As we eagerly settled into our seats in the recently refurbished and spectacularly quaint theater (what a gem!), we were hopeful that this performance would equal the first work we saw there: She Loves Me, which premiered last September. We soon would find we’d be far from disappointed! While waiting for the production to start, we took in the set design, skillfully created by George LaVoice and Audrey Corman who deftly worked with the modest stage dimensions to create a realistic dungeon that was used for holding prisoners during the Spanish Inquisition. And then to signal the start of the show, due to the limited stage size (there is no backstage) the cast of approximately 16 marched through the aisles and into their places on the boards.
Man of La Mancha is a fanciful tale of the man known as Miguel de Cervantes, played by John Baran, who is on trial for an offense against the church.

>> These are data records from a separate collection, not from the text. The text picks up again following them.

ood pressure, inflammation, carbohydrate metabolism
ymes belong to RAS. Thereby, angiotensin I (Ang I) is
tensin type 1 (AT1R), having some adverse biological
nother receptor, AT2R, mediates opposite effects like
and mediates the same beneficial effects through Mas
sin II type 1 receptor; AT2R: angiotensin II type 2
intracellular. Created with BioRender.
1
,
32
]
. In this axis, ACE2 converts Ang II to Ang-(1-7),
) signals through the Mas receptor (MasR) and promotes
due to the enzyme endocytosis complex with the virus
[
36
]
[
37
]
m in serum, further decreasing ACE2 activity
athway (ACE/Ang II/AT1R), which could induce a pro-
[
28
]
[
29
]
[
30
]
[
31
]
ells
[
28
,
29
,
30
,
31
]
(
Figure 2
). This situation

He is tossed into the dungeon with his faithful manservant, played by Carl Calhoun; they await the Inquisition while fellow prisoners loot their trunk of belongings. In an effort to save his prized manuscript, de Cervantes elects to defend himself by creating a play about the chivalrous Alonso Quijana who later dubs himself Don Quixote, using the fellow prisoners as actors. Most of Man of La Mancha is a play within a play – requiring actors to morph from one persona into another. All of them seamlessly do so.

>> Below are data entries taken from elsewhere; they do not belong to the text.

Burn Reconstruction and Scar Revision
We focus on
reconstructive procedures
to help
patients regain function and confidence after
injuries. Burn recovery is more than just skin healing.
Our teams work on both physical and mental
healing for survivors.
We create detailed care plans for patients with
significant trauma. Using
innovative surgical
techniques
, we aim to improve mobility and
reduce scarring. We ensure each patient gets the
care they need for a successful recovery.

Baran is a wonderful as de Cervantes who also adeptly slips into the Quijana/Quixote character; his vocal talents are masterful in his rendition of the instantly recognizable “The Impossible Dream” – he had his work cut out for him following such greats as Frank Sinatra and Elvis Presley, yet he accomplishes this task. Calhoun, the manservant who also glides into the character of Sancho Panza, is both amusing and entertaining, and demonstrates impeccable comedic timing.
But nearly stealing the show was the virtually flawless portrayal by actress Erica Romeo as the dungeon denizen who de Cervantes dubs Aldonza (a serving wench and part-time prostitute who has lived a very hard life) and is soon to become the object of Don Quixote’s affection – his lady Dulcinea. Romeo is an incredible talent and is triply a comical, brusque, and vulnerable character all rolled into one.

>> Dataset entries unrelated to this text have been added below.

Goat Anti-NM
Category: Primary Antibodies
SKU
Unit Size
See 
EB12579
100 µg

We were familiar with the talents of Brad Shepard who we’d seen in She Loves Me, as the prisoner-turned-governor/innkeeper. He again was incredible this time around. Jim Metzler’s vocal ability was unrivalled as Padre. Rodney K.’s Pedro was as evil as one could be. Not to be missed were the other phenomenal supporting performances by Madeline Lukomski, Tina Sparkle, Thomas Schutz, Reva Kleppel, Mary McCue, Bob Marche, Joshua Prouser, Harry Evangeliou, Matthew O’Reilly, and Sudie Evangeliou.
There is nothing like the intimacy of live theatre. And when a show is presented with this level of professionalism and artistry, it demands to be seen. It is no wonder that Broad Brook’s opening night of Man of La Mancha opened to a sold-out crowd and received a standing ovation. It was well-deserved!